• [Extrait du texte]:
==*==

Inuit © Baudoin & Troubs / L’Association

Si Baudoin est à l’origine du projet (professeur au Québec, il y a vingtaine d’années, il avait découvert l’art inuit au musée d’Ottawa), c’est Troubs qui a initié les rendez-vous et enregistré les réponses, car, contrairement à son acolyte, il parle anglais. Mais “la culture inuite est avant tout orale, et même si l’inuktitut est devenu une langue écrite, ce n’est pas sa principale qualité. L’inuktitut se parle en creux. Les silences, la façon de regarder, de se positionner face à son interlocuteur sont aussi importants que les mots eux-mêmes. L’anglais, langue utilitaire, ne peut pas traduire tout cela. Les Inuits se protègent, les anciens que nous avons rencontrés ont encore les stigmates de la violence de la sédentarisation forcée, des pensionnats concentrationnaires. Les blessures sont encore là. On ne doit pas les raviver. On parle d’elles, mais en creux, à la façon inuite seulement. Les interviews, le texte, le dessin, les portraits ne sont pas inuktitut (Troubs, lettre électronique de L’Association).” Un voisin de Billy, Peter, qui a “travaillé toute [sa] vie à la maintenance des routes [qui n’étaient pas goudronnées], dit qu’il “ne sait pas [s’il est] inuit”. “Dans le fond de moi oui, mais je n’ai jamais fait la démarche pour être enregistré. Pour moi ce n’est pas important d’être ceci ou cela. Je suis juste moi-même et ça me suffit. La culture inuite a toujours été là et elle ne s’en ira jamais. Ce sont les Européens qui ont dû s’adapter à la culture inuite et pas le contraire. Ils n’auraient jamais pu survivre sans s’accorder aux hommes du grand Nord, ils leur doivent tout.”

==*==

• [Données fournies]:
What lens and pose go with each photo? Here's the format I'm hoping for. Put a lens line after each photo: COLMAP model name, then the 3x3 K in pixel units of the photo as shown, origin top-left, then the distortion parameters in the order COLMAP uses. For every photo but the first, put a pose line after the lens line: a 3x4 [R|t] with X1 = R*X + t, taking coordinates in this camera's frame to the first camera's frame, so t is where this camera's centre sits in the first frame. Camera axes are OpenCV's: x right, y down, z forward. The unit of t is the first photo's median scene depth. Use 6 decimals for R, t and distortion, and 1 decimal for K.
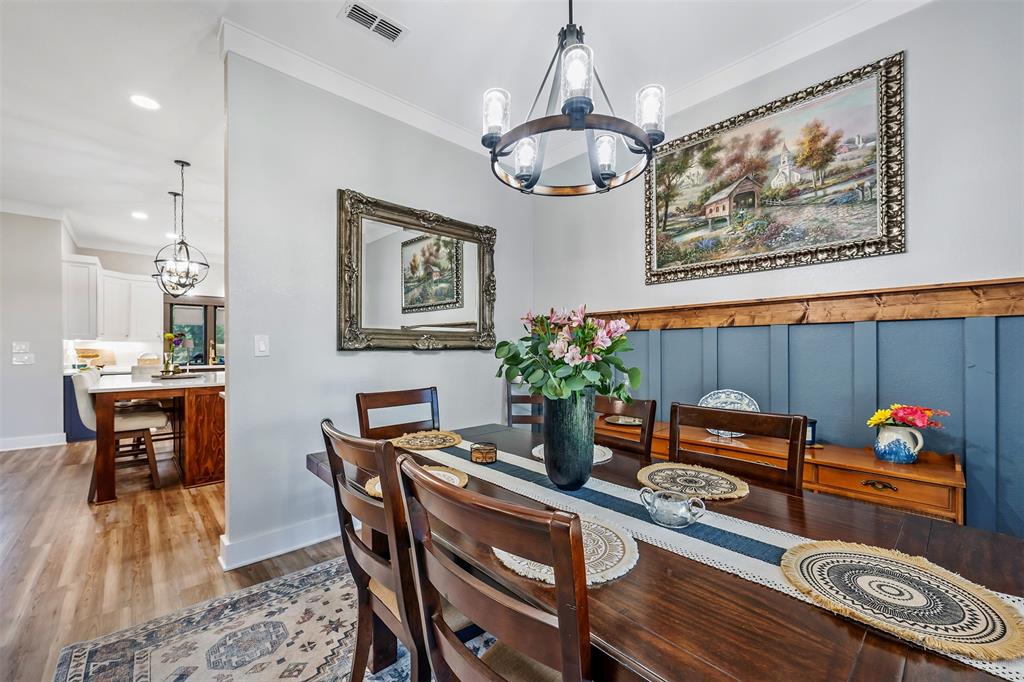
lens RADIAL K [[418.8, 0, 512.0], [0, 418.8, 341.0], [0, 0, 1]] dist [0.000487, -0.000056]
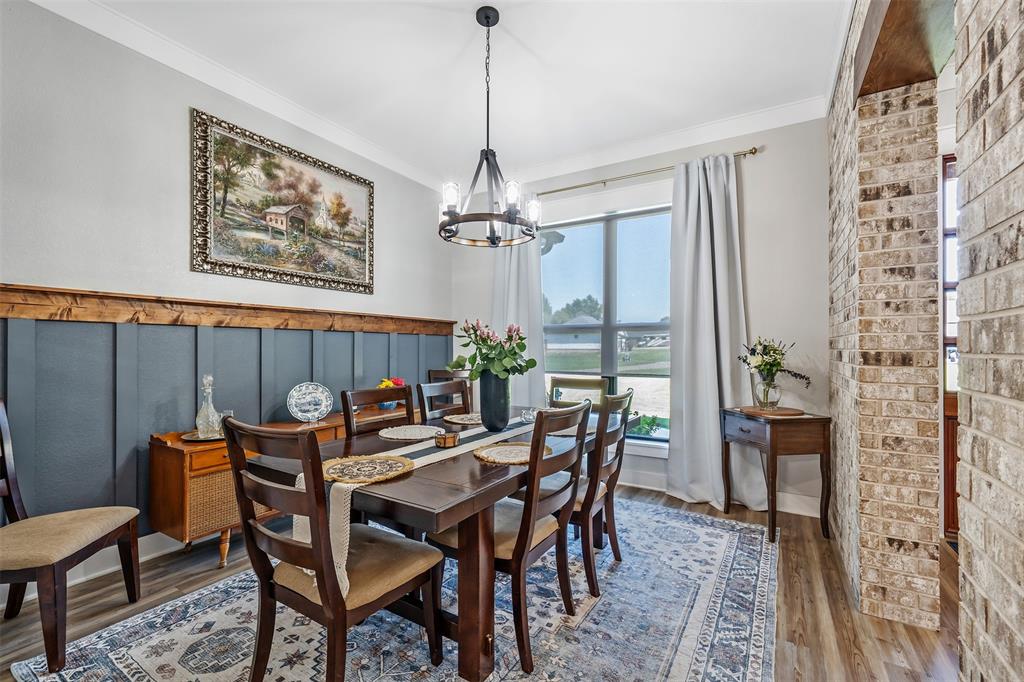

==*==

• [Travail demandé]:
D'après le passage du texte, répondez brièvement :
(a) Dans quel musée Baudoin avait-il découvert l'art inuit ?
(b) Pour quelle raison est-ce Troubs qui a initié les rendez-vous et enregistré les réponses ?
(c) À quel travail Peter a-t-il consacré toute sa vie ?

• [Corrigé]:
(a) Au musée d'Ottawa.
(b) Parce qu'il parle anglais, contrairement à Baudoin.
(c) À la maintenance des routes, qui n'étaient pas goudronnées.